Command line big data
Big data is cool. What is not cool is trying to manipulate it outside of a database. What if, like me, you don’t like databases? What if the data is in text files or CSVs and you want to work in those?
I have recently started a new project collecting human first names. I began with about 250,000 rows of data and needed to do some sanitisation before it was in a state that I needed. Having last performed this quite a while ago, I was out of practice but it soon came back after some trial and error.
I’m making notes this time around.
Splitting
Starting with my master data in a CSV, I initially split it by gender using LibreOffice Calc. A simple filter on the “gender” column shows me the relevant rows which can be copied > pasted to new documents, male.txt and female.txt, respectively.
I then wanted to:
-
Remove all rows containing hyphens (Peggy-Sue)
-
Remove all rows containing single quotes (A’isha)
-
Strip any trailing spaces
-
Order the data alphabetically
-
Check data integrity, e.g. search for any diacritics
Remove all rows containing hyphens
I need the rows with hyphens for later, so extract them from the master data:
grep "-" master.txt > hyphens.txt
To remove all rows containing hyphens:
grep -v "-" master.txt > master-2.txt
Remove all rows containing single quotes
To remove all rows containing single quotes AND to extract the rows with single quotes, I do the same, this time working on my master-2.txt document, which no longer contains the hyphens:
# Extract
grep "'" master-2.txt > quotes.txt
# Subtract
grep -v "'" master-2.txt > master-3.txt
master-3.txt is now without hyphens and single quotes. I also now have separate hyphens.txt and quotes.txt documents for later reference.

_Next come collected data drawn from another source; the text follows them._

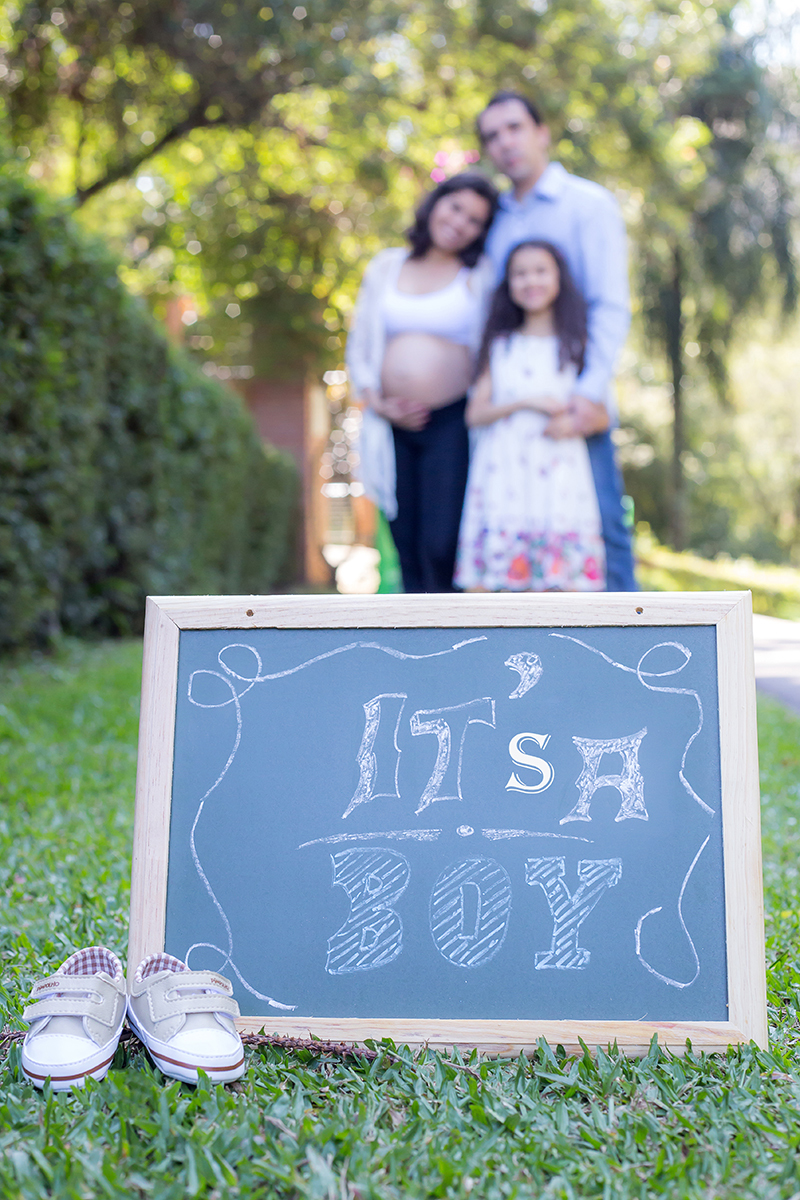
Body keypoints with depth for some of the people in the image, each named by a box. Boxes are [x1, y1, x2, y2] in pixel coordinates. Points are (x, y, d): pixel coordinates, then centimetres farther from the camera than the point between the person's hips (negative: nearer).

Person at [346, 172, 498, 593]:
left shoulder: (482, 275, 6)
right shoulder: (386, 266, 15)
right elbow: (358, 345, 15)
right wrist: (376, 402, 1)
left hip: (452, 424, -3)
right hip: (394, 428, 3)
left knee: (441, 548, -14)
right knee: (407, 550, 3)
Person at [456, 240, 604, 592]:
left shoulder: (576, 345, 11)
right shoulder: (499, 346, 14)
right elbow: (475, 413, 6)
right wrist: (525, 403, -8)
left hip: (558, 473, -1)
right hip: (502, 469, 1)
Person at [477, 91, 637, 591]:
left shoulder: (589, 203, 4)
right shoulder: (498, 221, 20)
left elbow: (611, 307, -7)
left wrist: (590, 392, -20)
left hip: (575, 405, -5)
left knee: (599, 529, -7)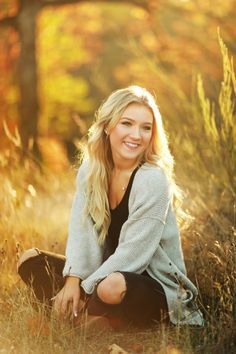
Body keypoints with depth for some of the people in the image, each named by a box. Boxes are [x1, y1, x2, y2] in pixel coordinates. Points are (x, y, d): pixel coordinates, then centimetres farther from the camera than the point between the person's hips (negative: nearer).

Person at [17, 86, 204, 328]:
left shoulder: (153, 180, -18)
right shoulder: (90, 171, 1)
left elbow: (132, 253, -20)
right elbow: (81, 229, -4)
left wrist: (85, 290, -19)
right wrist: (73, 280, -19)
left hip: (157, 286, -6)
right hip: (106, 272, 6)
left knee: (113, 286, -38)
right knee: (30, 260, -1)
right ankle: (78, 318, -16)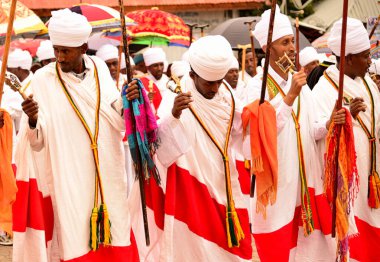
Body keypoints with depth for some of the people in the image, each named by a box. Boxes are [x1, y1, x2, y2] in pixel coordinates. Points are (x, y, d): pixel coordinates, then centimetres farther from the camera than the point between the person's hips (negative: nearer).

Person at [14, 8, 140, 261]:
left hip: (107, 174, 3)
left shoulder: (99, 69, 3)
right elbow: (37, 142, -8)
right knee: (76, 238, 0)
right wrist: (32, 120, -28)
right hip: (69, 178, -3)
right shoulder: (43, 79, -7)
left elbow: (118, 121, 7)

As master-2.txt is an interim file, it can be deleted.
Strip any trailing spaces
Next, I want to strip any trailing spaces in the file master-3.txt.
sed -i 's/[[:space:]]*$//' master-3.txt
Stripping trailing spaces is best to do before any sorting, as any spaces can impact the order.
Order the data alphabetically
To sort alphabetically, I prefer byte-wise (ASCII) order, where Apple comes before apple. I also want to remove any duplicate lines:
LC_COLLATE=C sort -d master-3.txt | uniq -u > master-sorted.txt
Check data integrity
This is a nice one. It outputs the letter by frequency (left = more / right = less) and can be used to tell at a glance whether there are any words which contain letters with diacritical marks.
tr -d "\n" < master-sorted.txt | while read -n1 char; \
do echo $char; done | sort | uniq -c| sort -rn | sed "s/^.* //" |tr -d "\n"; echo ""
If there are any and this is not desired, the entire file can be “flattened”:
iconv -f utf8 -t ascii//TRANSLIT master-sorted.txt > master-flat.txt
It is usually a good idea to run another LC_COLLATE=C sort as per above after this to remove any potential new duplicates.
Working with data in the CLI is not without its challenges, but with a little know-how, the speed is unmatched by any GUI application I’ve used.